▶ BRANO SCELTO:
····················

MICROPROCESSORE

Circuito integrato contenente fino ad alcuni milioni di transistori (oggi fino a 42 milioni in Pentium 4 e Xeon) che coordina le attività di tutte le parti che compongono un computer (memoria e periferiche) e che esegue le istruzioni dei programmi, cioè le operazioni aritmetiche e logiche cui devono venire sottoposti i dati. Un microprocessore è composto da una CPU e da altri blocchi accessori differenti secondo il tipo di progettazione e di costruzione impiegato, il tutto alloggiato in contenitori standard. La velocità di un microprocessore (cioè la velocità con cui lavora), espressa in MegaHertz (milioni di cicli al secondo) è il numero di cicli elementari di istruzioneche il processore compie al secondo. Inventato da Gilet Hyatt nel 1968, il primo microprocessore commercializzato è stato realizzato per una calcolatrice da Federico Faggin per l’Intel nel 1974 col modello 4004 a 4 bit, 0,108 MHz e composto da 2.300 transistori. Successivamente le caratteristiche e le prestazioni sono state via aumentate. Le tappe descritte dai modelli principali Intel descrive bene i progressi compiuti dalla tecnologia dei microprocessori: 8088 del 1978 (16 bit, inizialmente 4,77 MHz, poi fino a 10 MHz, 29.000 transistori), 386 del 1985 (32 bit, fino a 33 MHz, 274.000 transistori), Intel 486 (32 bit, fino a 50 MHz, 1.200.000 transistori), la famiglia del Pentium, commercializzata nel 1993 col Pentium I con 1,3 milioni di transistori, oggi evoluta fino al Pentium 4 commercializzato a fine 2000 (32 bit, 1.700 MHz, 42 milioni di transistor), allo Xeon, commercializzato nel maggio 2001 (simile al Pentium 4).

····················

▶ Voci di dati memorizzate:
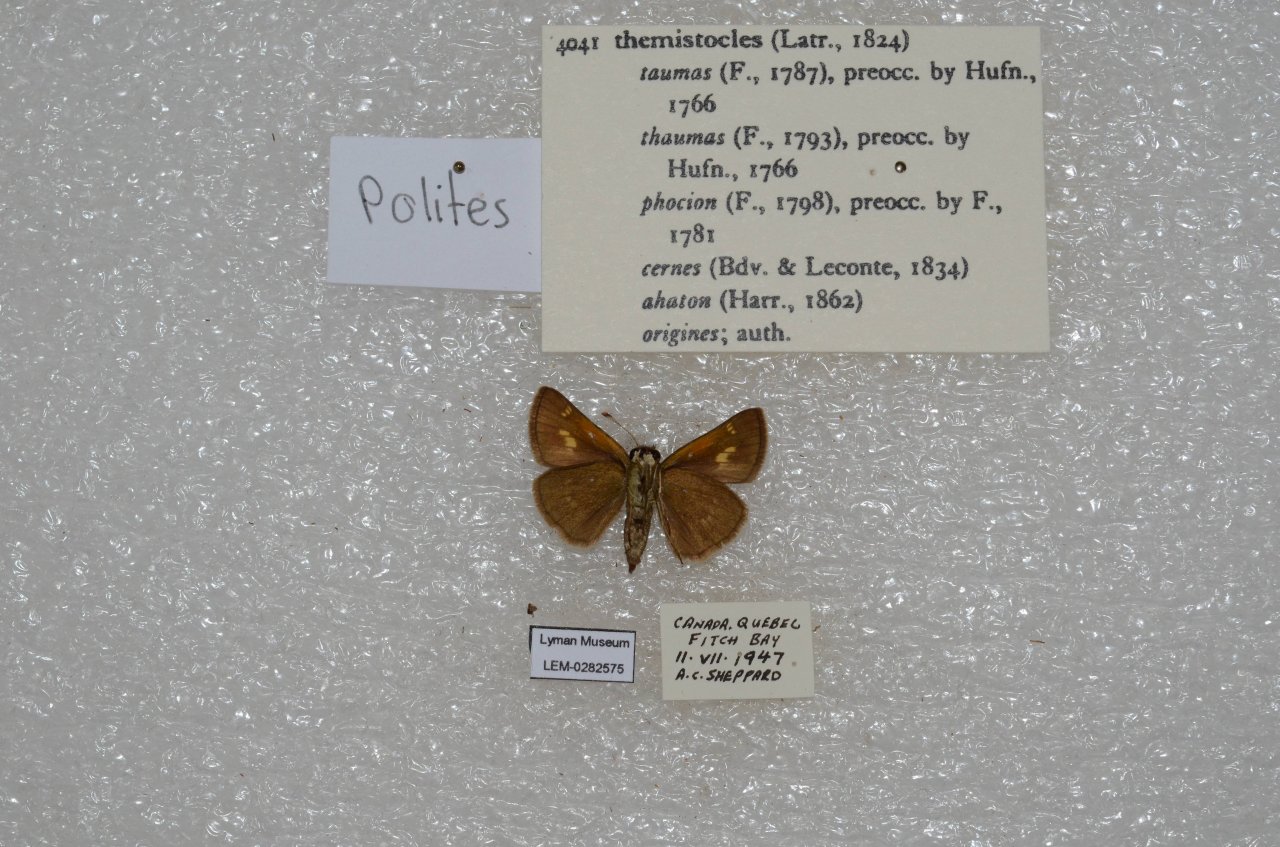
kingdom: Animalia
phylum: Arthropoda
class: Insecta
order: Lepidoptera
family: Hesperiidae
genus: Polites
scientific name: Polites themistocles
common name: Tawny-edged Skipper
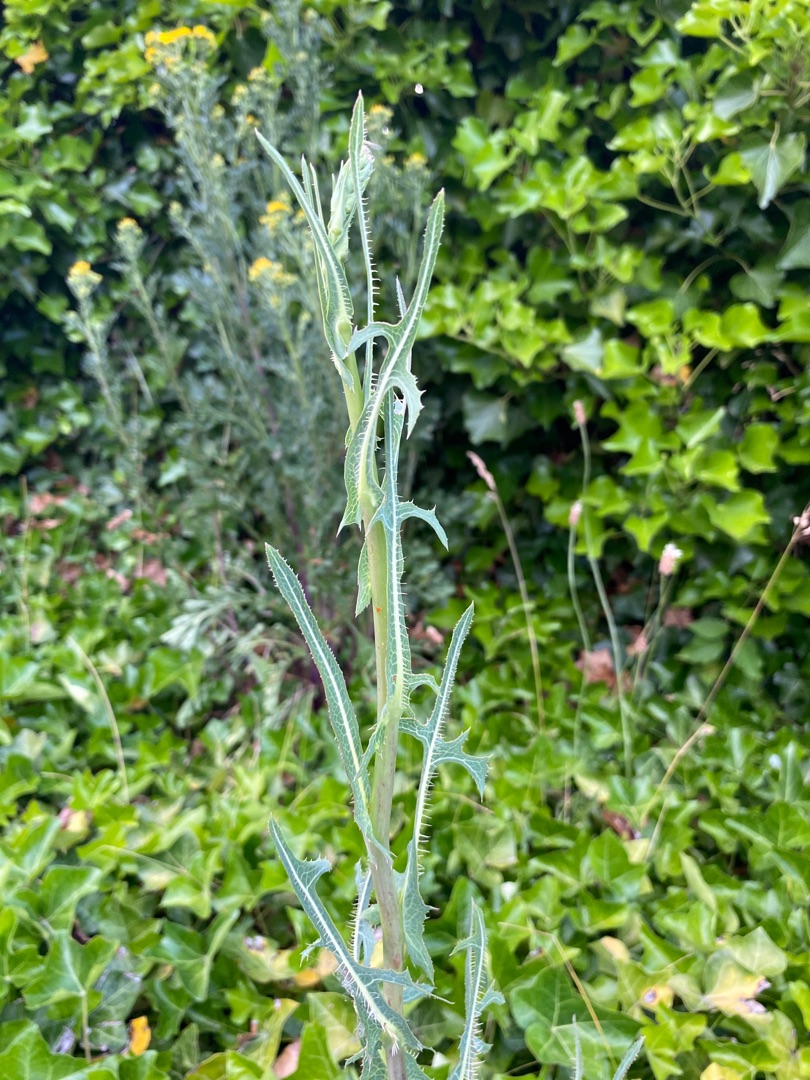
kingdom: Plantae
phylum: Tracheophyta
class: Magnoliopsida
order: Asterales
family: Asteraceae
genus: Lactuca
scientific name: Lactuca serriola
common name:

····················

▶ CONSEGNA:
Secondo il testo sul microprocessore, quanti transistori aveva il modello 4004 di Intel?

▶ RISPOSTA:
2.300 transistori.